Dataset records:
-- Opening Marker --

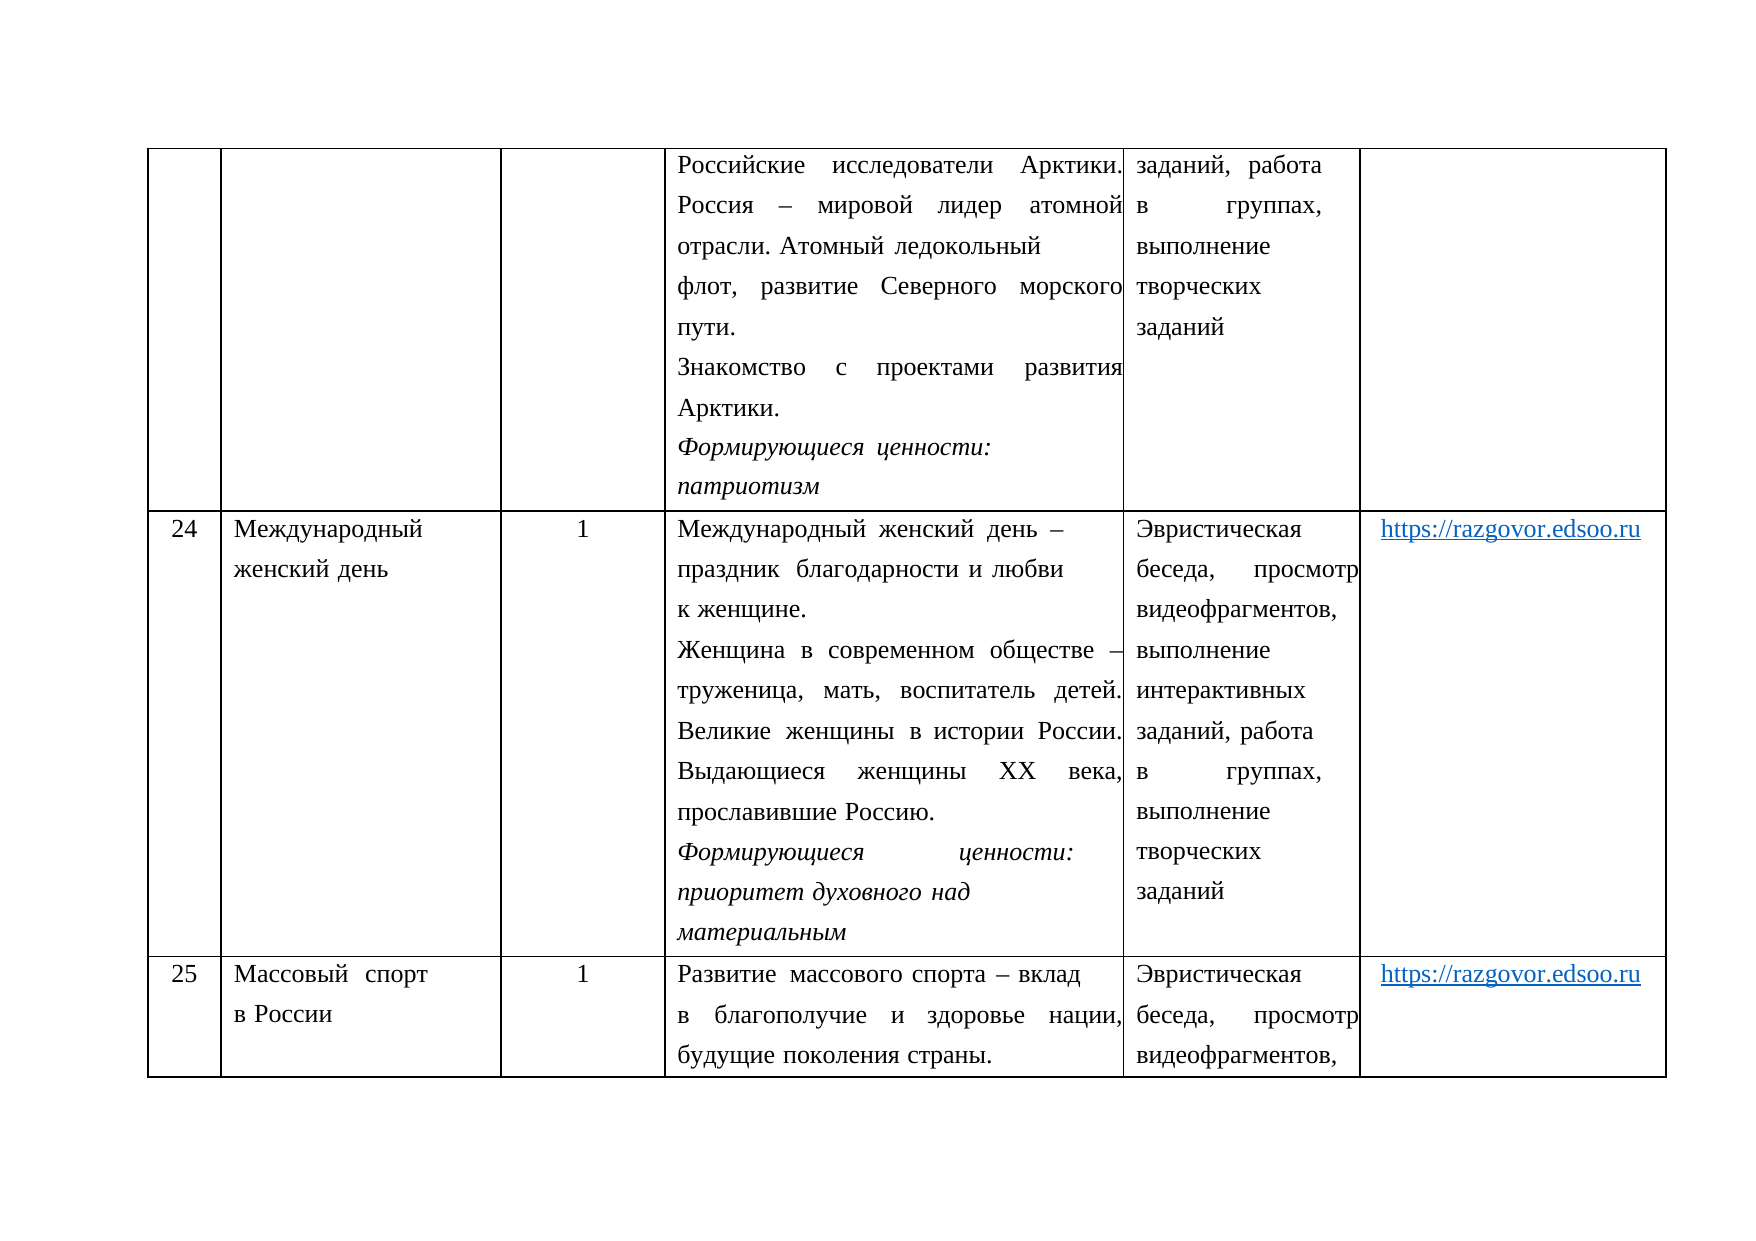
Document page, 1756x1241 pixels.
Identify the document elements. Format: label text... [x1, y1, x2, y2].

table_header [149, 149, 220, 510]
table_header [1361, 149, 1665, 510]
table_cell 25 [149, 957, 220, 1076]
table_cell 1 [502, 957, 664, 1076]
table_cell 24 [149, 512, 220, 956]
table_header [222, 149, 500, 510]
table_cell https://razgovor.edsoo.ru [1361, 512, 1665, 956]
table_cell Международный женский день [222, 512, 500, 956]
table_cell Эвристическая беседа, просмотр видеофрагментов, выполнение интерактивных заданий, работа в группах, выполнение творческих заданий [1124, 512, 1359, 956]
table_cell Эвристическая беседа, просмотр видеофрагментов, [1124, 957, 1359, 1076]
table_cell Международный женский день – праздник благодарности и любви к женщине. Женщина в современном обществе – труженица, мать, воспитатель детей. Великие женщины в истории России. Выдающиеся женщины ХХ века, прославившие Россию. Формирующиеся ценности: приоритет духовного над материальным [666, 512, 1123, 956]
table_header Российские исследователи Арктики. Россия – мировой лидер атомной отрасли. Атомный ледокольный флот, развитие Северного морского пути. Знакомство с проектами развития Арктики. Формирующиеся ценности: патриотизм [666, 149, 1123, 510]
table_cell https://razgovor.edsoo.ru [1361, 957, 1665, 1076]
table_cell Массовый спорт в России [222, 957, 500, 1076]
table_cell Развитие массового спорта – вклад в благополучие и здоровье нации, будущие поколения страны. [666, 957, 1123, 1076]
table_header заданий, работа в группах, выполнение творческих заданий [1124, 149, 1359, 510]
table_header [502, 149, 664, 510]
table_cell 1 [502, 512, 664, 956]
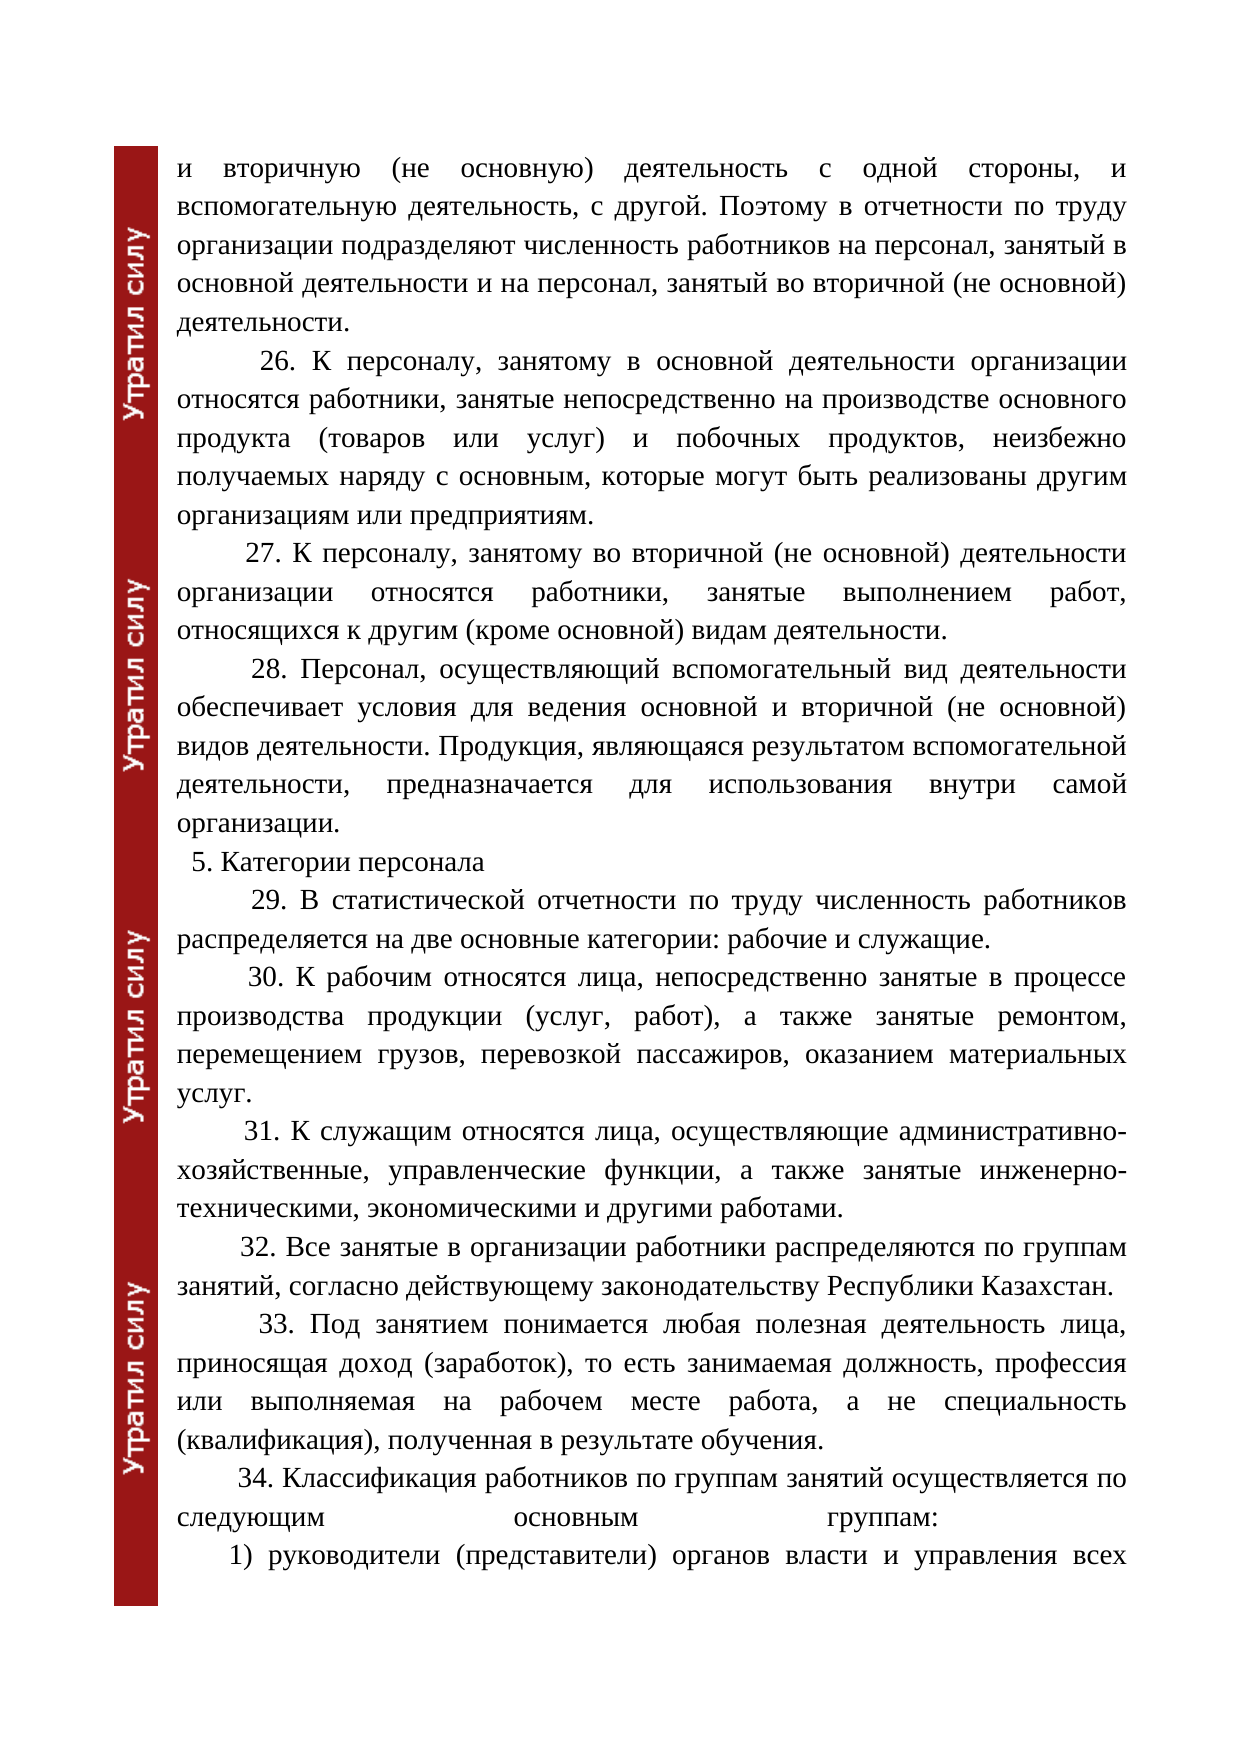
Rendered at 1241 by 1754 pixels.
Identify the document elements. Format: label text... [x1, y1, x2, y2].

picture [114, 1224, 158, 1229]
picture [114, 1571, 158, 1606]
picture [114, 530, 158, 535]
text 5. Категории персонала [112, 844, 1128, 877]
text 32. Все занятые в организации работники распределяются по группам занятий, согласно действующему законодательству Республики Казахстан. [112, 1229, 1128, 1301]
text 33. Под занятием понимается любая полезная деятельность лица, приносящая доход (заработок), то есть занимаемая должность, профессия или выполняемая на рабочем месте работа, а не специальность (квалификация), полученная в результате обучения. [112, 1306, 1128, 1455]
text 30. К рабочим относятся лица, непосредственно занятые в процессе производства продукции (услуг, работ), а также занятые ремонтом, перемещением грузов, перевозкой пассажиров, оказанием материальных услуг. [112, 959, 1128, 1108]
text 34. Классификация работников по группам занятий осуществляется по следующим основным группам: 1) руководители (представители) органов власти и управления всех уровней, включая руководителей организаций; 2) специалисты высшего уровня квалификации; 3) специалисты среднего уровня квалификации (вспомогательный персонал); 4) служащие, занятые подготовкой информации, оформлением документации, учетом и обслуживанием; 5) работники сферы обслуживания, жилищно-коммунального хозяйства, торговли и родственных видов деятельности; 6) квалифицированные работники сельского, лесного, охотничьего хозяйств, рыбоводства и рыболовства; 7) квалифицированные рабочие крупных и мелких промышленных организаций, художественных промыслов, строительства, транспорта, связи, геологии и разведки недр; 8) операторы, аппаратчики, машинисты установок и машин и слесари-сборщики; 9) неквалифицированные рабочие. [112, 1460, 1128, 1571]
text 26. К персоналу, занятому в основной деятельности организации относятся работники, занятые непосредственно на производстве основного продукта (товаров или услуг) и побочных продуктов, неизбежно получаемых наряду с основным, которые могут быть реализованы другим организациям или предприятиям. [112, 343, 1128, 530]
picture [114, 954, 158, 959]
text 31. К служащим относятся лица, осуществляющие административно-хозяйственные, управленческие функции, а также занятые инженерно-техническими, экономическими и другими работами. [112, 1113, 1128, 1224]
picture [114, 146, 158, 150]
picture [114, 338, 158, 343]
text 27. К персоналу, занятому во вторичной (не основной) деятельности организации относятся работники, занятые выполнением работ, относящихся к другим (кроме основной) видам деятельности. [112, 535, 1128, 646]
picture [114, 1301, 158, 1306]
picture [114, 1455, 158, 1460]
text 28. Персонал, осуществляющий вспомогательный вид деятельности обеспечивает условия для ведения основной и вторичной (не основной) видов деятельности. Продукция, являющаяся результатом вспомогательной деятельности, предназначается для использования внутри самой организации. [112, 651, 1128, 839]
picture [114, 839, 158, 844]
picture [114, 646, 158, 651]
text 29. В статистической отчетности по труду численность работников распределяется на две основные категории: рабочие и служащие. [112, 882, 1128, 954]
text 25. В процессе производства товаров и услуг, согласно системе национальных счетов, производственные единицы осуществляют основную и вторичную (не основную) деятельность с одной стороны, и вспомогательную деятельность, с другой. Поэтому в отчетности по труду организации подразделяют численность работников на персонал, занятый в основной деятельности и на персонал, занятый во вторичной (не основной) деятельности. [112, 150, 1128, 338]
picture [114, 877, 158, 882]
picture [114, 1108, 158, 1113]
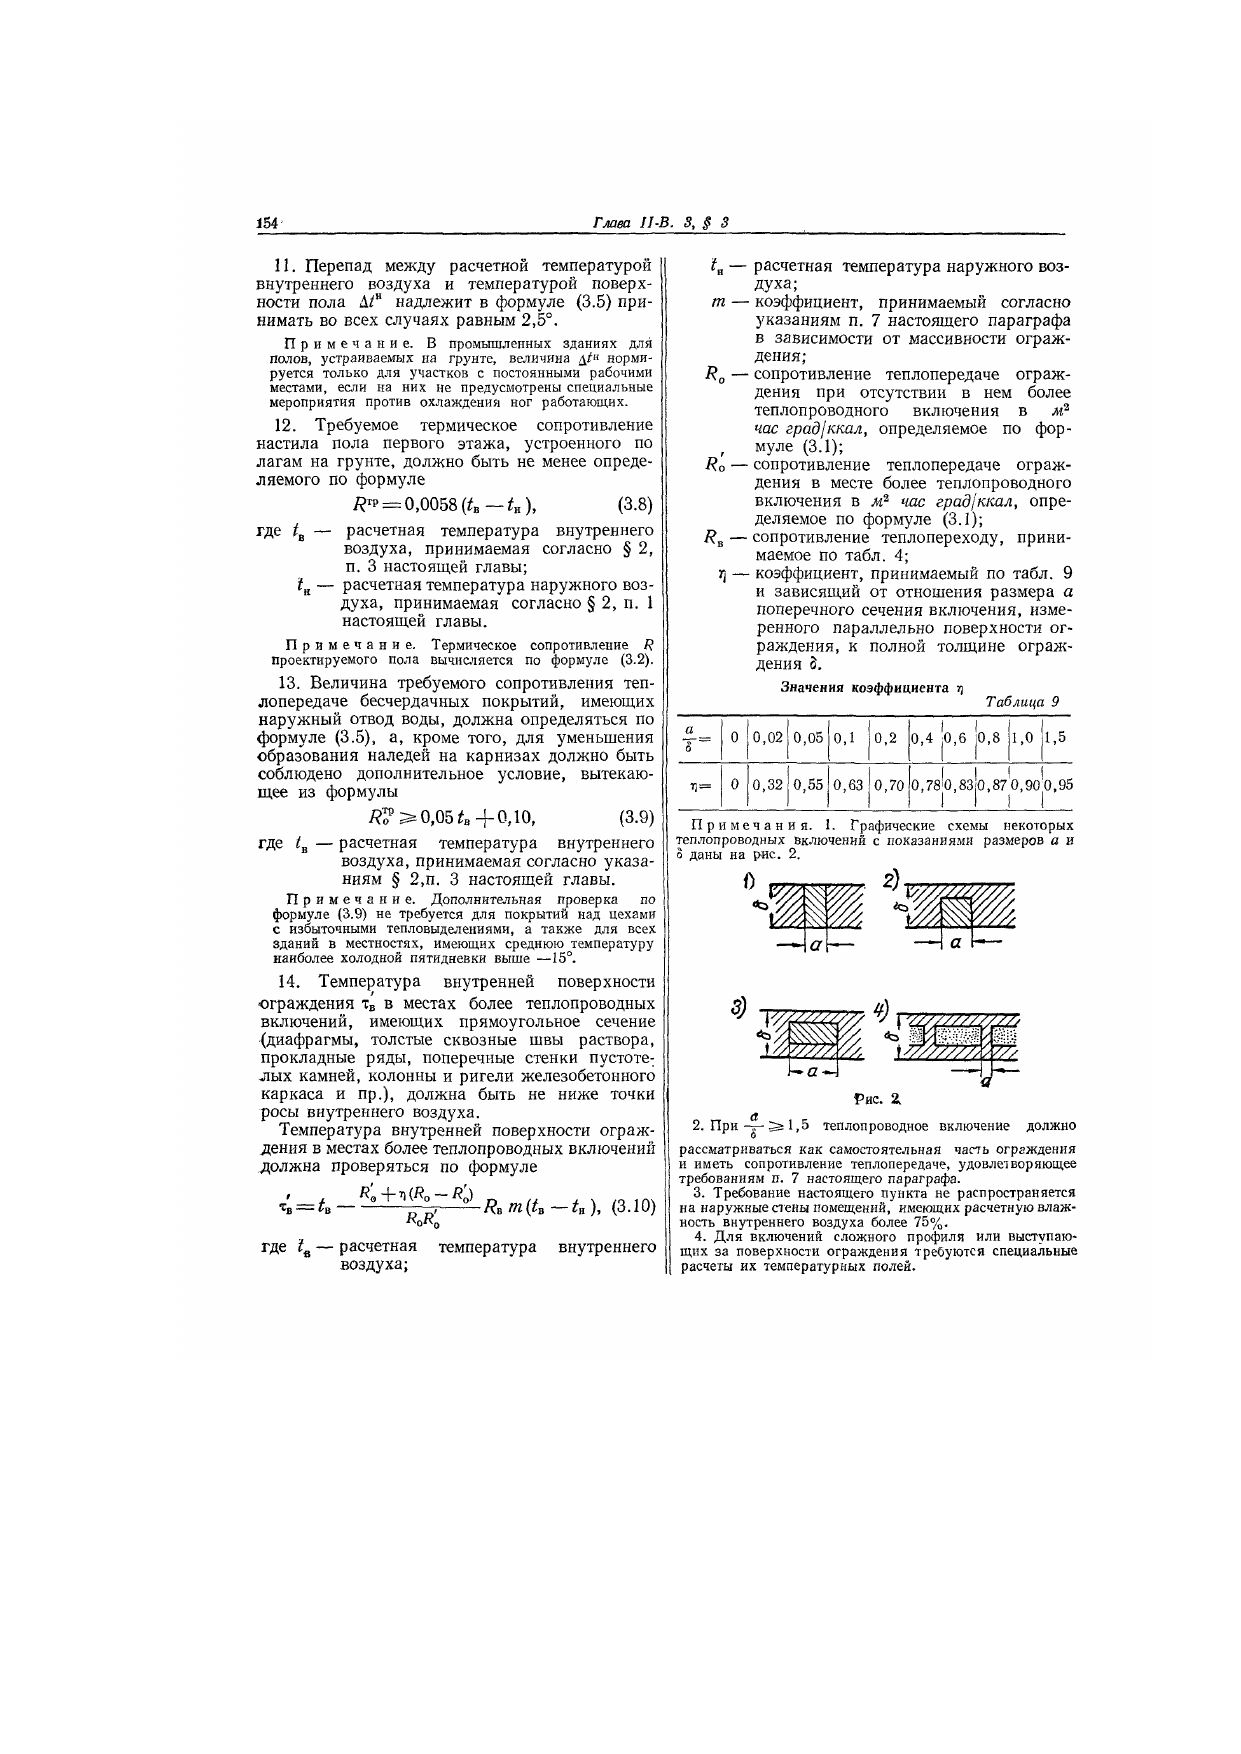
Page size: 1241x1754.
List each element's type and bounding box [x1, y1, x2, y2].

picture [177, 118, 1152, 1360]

-- Closing Marker --

The data above should be set down again exactly, with the pictures omitted.

Completed task »
Document page, 1756x1241 pixels.
Identify the document elements. Format: label text... [x1, y1, x2, y2].

table_header [149, 149, 220, 510]
table_header [1361, 149, 1665, 510]
table_cell 25 [149, 957, 220, 1076]
table_cell 1 [502, 957, 664, 1076]
table_cell 24 [149, 512, 220, 956]
table_header [222, 149, 500, 510]
table_cell https://razgovor.edsoo.ru [1361, 512, 1665, 956]
table_cell Международный женский день [222, 512, 500, 956]
table_cell Эвристическая беседа, просмотр видеофрагментов, выполнение интерактивных заданий, работа в группах, выполнение творческих заданий [1124, 512, 1359, 956]
table_cell Эвристическая беседа, просмотр видеофрагментов, [1124, 957, 1359, 1076]
table_cell Международный женский день – праздник благодарности и любви к женщине. Женщина в современном обществе – труженица, мать, воспитатель детей. Великие женщины в истории России. Выдающиеся женщины ХХ века, прославившие Россию. Формирующиеся ценности: приоритет духовного над материальным [666, 512, 1123, 956]
table_header Российские исследователи Арктики. Россия – мировой лидер атомной отрасли. Атомный ледокольный флот, развитие Северного морского пути. Знакомство с проектами развития Арктики. Формирующиеся ценности: патриотизм [666, 149, 1123, 510]
table_cell https://razgovor.edsoo.ru [1361, 957, 1665, 1076]
table_cell Массовый спорт в России [222, 957, 500, 1076]
table_cell Развитие массового спорта – вклад в благополучие и здоровье нации, будущие поколения страны. [666, 957, 1123, 1076]
table_header заданий, работа в группах, выполнение творческих заданий [1124, 149, 1359, 510]
table_header [502, 149, 664, 510]
table_cell 1 [502, 512, 664, 956]
Rendered at 1241 by 1754 pixels.
Identify the document elements. Format: label text... [x1, y1, x2, y2].

picture [114, 1224, 158, 1229]
picture [114, 1571, 158, 1606]
picture [114, 530, 158, 535]
text 5. Категории персонала [112, 844, 1128, 877]
text 32. Все занятые в организации работники распределяются по группам занятий, согласно действующему законодательству Республики Казахстан. [112, 1229, 1128, 1301]
text 33. Под занятием понимается любая полезная деятельность лица, приносящая доход (заработок), то есть занимаемая должность, профессия или выполняемая на рабочем месте работа, а не специальность (квалификация), полученная в результате обучения. [112, 1306, 1128, 1455]
text 30. К рабочим относятся лица, непосредственно занятые в процессе производства продукции (услуг, работ), а также занятые ремонтом, перемещением грузов, перевозкой пассажиров, оказанием материальных услуг. [112, 959, 1128, 1108]
text 34. Классификация работников по группам занятий осуществляется по следующим основным группам: 1) руководители (представители) органов власти и управления всех уровней, включая руководителей организаций; 2) специалисты высшего уровня квалификации; 3) специалисты среднего уровня квалификации (вспомогательный персонал); 4) служащие, занятые подготовкой информации, оформлением документации, учетом и обслуживанием; 5) работники сферы обслуживания, жилищно-коммунального хозяйства, торговли и родственных видов деятельности; 6) квалифицированные работники сельского, лесного, охотничьего хозяйств, рыбоводства и рыболовства; 7) квалифицированные рабочие крупных и мелких промышленных организаций, художественных промыслов, строительства, транспорта, связи, геологии и разведки недр; 8) операторы, аппаратчики, машинисты установок и машин и слесари-сборщики; 9) неквалифицированные рабочие. [112, 1460, 1128, 1571]
text 26. К персоналу, занятому в основной деятельности организации относятся работники, занятые непосредственно на производстве основного продукта (товаров или услуг) и побочных продуктов, неизбежно получаемых наряду с основным, которые могут быть реализованы другим организациям или предприятиям. [112, 343, 1128, 530]
picture [114, 954, 158, 959]
text 31. К служащим относятся лица, осуществляющие административно-хозяйственные, управленческие функции, а также занятые инженерно-техническими, экономическими и другими работами. [112, 1113, 1128, 1224]
picture [114, 146, 158, 150]
picture [114, 338, 158, 343]
text 27. К персоналу, занятому во вторичной (не основной) деятельности организации относятся работники, занятые выполнением работ, относящихся к другим (кроме основной) видам деятельности. [112, 535, 1128, 646]
picture [114, 1301, 158, 1306]
picture [114, 1455, 158, 1460]
text 28. Персонал, осуществляющий вспомогательный вид деятельности обеспечивает условия для ведения основной и вторичной (не основной) видов деятельности. Продукция, являющаяся результатом вспомогательной деятельности, предназначается для использования внутри самой организации. [112, 651, 1128, 839]
picture [114, 839, 158, 844]
picture [114, 646, 158, 651]
text 29. В статистической отчетности по труду численность работников распределяется на две основные категории: рабочие и служащие. [112, 882, 1128, 954]
text 25. В процессе производства товаров и услуг, согласно системе национальных счетов, производственные единицы осуществляют основную и вторичную (не основную) деятельность с одной стороны, и вспомогательную деятельность, с другой. Поэтому в отчетности по труду организации подразделяют численность работников на персонал, занятый в основной деятельности и на персонал, занятый во вторичной (не основной) деятельности. [112, 150, 1128, 338]
picture [114, 877, 158, 882]
picture [114, 1108, 158, 1113]
Page size: 1241x1754.
List each element's type and bounding box [x1, y1, x2, y2].

picture [177, 118, 1152, 1360]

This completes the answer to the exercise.